I have to add that Christine Lind Hage’s "Public Library Start-Up Guide" is a fantastic resource.  Published in 2004 by ALA editions, it covers all the bases.  From the original idea to start a library to the creation of the opening day collection.  It is very easy to read but is also extremely comprehensive.  The book discussing everthing from getting the initial contracts and agreements, finding the funds, developing necessary policies, and even what to look for in good library furniture!  It also includes a list of all state library agencies with their contact information, sample policies, site evaluation criteria guide, and much more.  It’s truly an indispensable guide that will ensure that those planning a new library will not miss a single step along the way!

What are the legal implications involved in starting a library. I’m the Children Coordinator in my church. We need to create a library for our children. I am a little skeptical what about the legal implications would be like, especially regarding lending out books.
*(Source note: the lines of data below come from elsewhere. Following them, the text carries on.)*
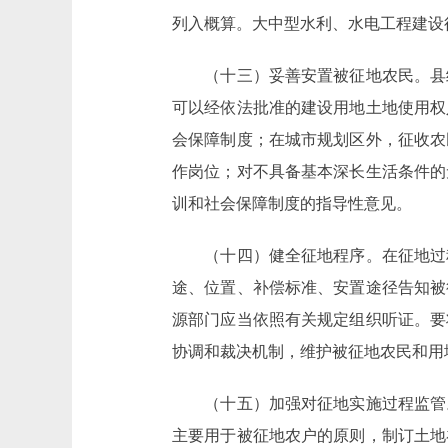
列入概算。大中型水利、水电工程建设
（十三）妥善安置被征地农民。县级
可以经依法批准的建设用地土地使用权
会保障制度；在城市规划区外，征收农
作岗位；对不具备基本深长生活条件的
训和社会保障制度的指导性意见。
（十四）健全征地程序。在征地过程
途、位置、补偿标准、安置途径告知被
源部门应当依照有关规定组织听证。要
协调和裁决机制，维护被征地农民和用
（十五）加强对征地实施过程监管。
主要用于被征地农户的原则，制订土地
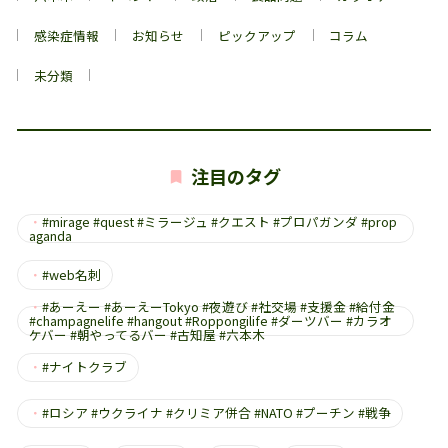
感染症情報
お知らせ
ピックアップ
コラム
未分類
注目のタグ
・
#mirage #quest #ミラージュ #クエスト #プロパガンダ #prop
aganda
・
#web名刺
・
#あーえー #あーえーTokyo #夜遊び #社交場 #支援金 #給付金
#champagnelife #hangout #Roppongilife #ダーツバー #カラオ
ケバー #朝やってるバー #古知屋 #六本木
・
#ナイトクラブ
・
#ロシア #ウクライナ #クリミア併合 #NATO #プーチン #戦争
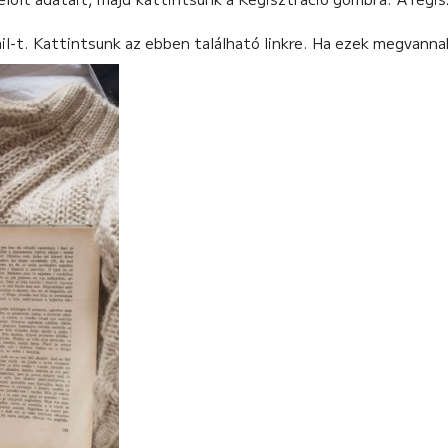
-t. Kattintsunk az ebben található linkre. Ha ezek megvannak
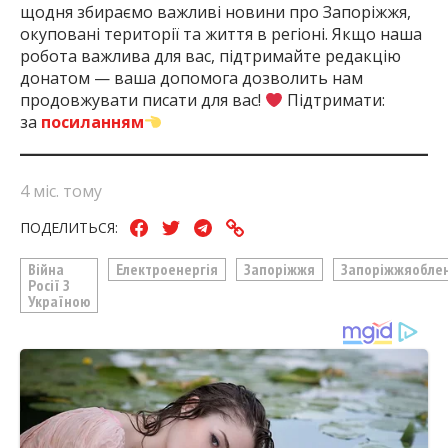
щодня збираємо важливі новини про Запоріжжя,
окуповані території та життя в регіоні. Якщо наша
робота важлива для вас, підтримайте редакцію
донатом — ваша допомога дозволить нам
продовжувати писати для вас!
Підтримати:
за
посиланням
4 міс. тому
ПОДЕЛИТЬСЯ:
Війна
Електроенергія
Запоріжжя
Запоріжжяобле
Росії З
Україною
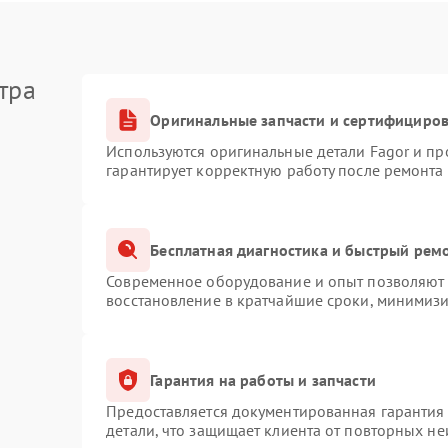
тра
Оригинальные запчасти и сертифициро
Используются оригинальные детали Fagor и п
гарантирует корректную работу после ремонта
Бесплатная диагностика и быстрый рем
Современное оборудование и опыт позволяют п
восстановление в кратчайшие сроки, минимизи
Гарантия на работы и запчасти
Предоставляется документированная гарантия
детали, что защищает клиента от повторных н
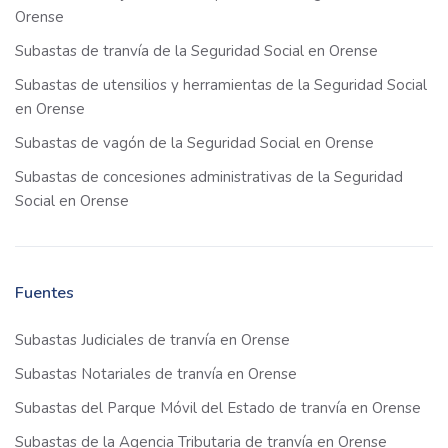
Orense
Subastas de tranvía de la Seguridad Social en Orense
Subastas de utensilios y herramientas de la Seguridad Social
en Orense
Subastas de vagón de la Seguridad Social en Orense
Subastas de concesiones administrativas de la Seguridad
Social en Orense
Fuentes
Subastas Judiciales de tranvía en Orense
Subastas Notariales de tranvía en Orense
Subastas del Parque Móvil del Estado de tranvía en Orense
Subastas de la Agencia Tributaria de tranvía en Orense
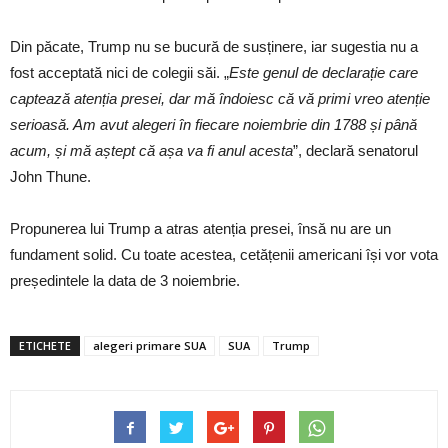
Din păcate, Trump nu se bucură de susținere, iar sugestia nu a
fost acceptată nici de colegii săi. „
Este genul de declarație care
captează atenția presei, dar mă îndoiesc că vă primi vreo atenție
serioasă. Am avut alegeri în fiecare noiembrie din 1788 și până
acum, și mă aștept că așa va fi anul acesta
”, declară senatorul
John Thune.
Propunerea lui Trump a atras atenția presei, însă nu are un
fundament solid. Cu toate acestea, cetățenii americani își vor vota
președintele la data de 3 noiembrie.
ETICHETE
alegeri primare SUA
SUA
Trump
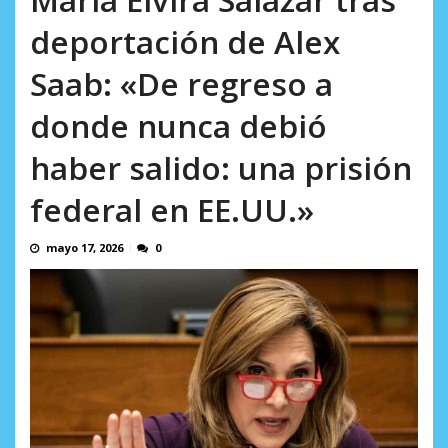
AGOSTO 8, 2026
deportación de Alex
Saab: «De regreso a
donde nunca debió
haber salido: una prisión
federal en EE.UU.»
mayo 17, 2026
0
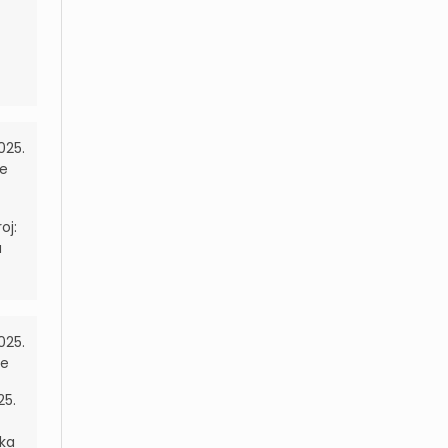
2025.
je
oj:
a
2025.
je
25.
uka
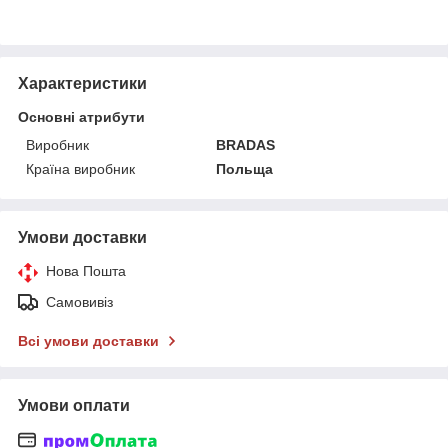
Характеристики
Основні атрибути
Виробник
BRADAS
Країна виробник
Польща
Умови доставки
Нова Пошта
Самовивіз
Всі умови доставки
Умови оплати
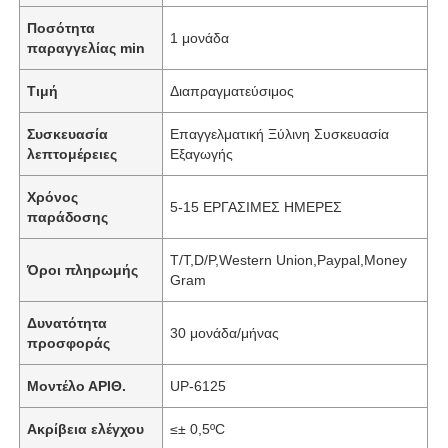
Ποσότητα
1 μονάδα
παραγγελίας min
Τιμή
Διαπραγματεύσιμος
Συσκευασία
Επαγγελματική Ξύλινη Συσκευασία
λεπτομέρειες
Εξαγωγής
Χρόνος
5-15 ΕΡΓΑΣΙΜΕΣ ΗΜΕΡΕΣ
παράδοσης
T/T,D/P,Western Union,Paypal,Money
Όροι πληρωμής
Gram
Δυνατότητα
30 μονάδα/μήνας
προσφοράς
Μοντέλο ΑΡΙΘ.
UP-6125
Ακρίβεια ελέγχου
≤± 0,5ºC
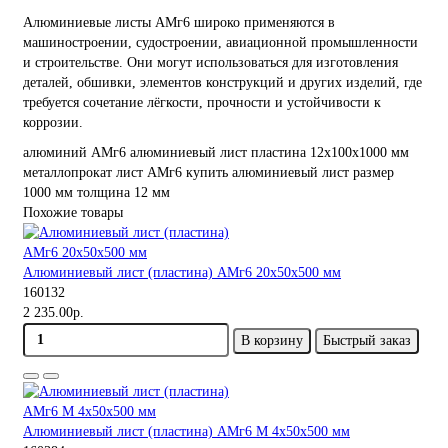
Алюминиевые листы АМг6 широко применяются в
машиностроении, судостроении, авиационной промышленности
и строительстве. Они могут использоваться для изготовления
деталей, обшивки, элементов конструкций и других изделий, где
требуется сочетание лёгкости, прочности и устойчивости к
коррозии.
алюминий
АМг6
алюминиевый лист
пластина
12х100х1000 мм
металлопрокат
лист АМг6
купить алюминиевый лист
размер
1000 мм
толщина 12 мм
Похожие товары
Алюминиевый лист (пластина) АМг6 20х50х500 мм
160132
2 235.00р.
В корзину
Быстрый заказ
Алюминиевый лист (пластина) АМг6 М 4х50х500 мм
Are there any legal implications (in terms of copyright) or any general issues that I need to fix in this regard?

While there are numerous copyright issues to be aware of when running a library, in the United States there is no concern about lending a book, thanks to the “first sale doctrine”.  This practice holds that the copyright owner has no further rights to a copy of a book, as long as no additional copies are made from it, and the purchaser may loan it, sell it, or give it away.  There are, however, limitations on copying from a book which must be followed.  Thus, you cannot purchase one copy of a book and make copies for a whole Sunday school class.  Note that there are limits on how you can use videos or other media—see ALA Library Fact Sheet 7 on Video and Copyright.

I am starting a library in my small community. With luck I will have it opened by Sept. 1. The community is very excited; however, this is not (as of yet) a tax based library. I had no problem securing a location rent free but I would like to bring in money for the utilities and other amenities to the library. What are some ways to raise money for a library? I am planning a book sale shortly after opening to get rid of the unwanted or un-loanable books but I am simply blank on other ideas to use. This has been a task, overwhelming at times, but I have made it this far with very few volunteers. I plan on getting the book by Hage mentioned in an earlier post, is ther any websites beyond the ALA website with tips on organzing and ideas. Thanks in advance.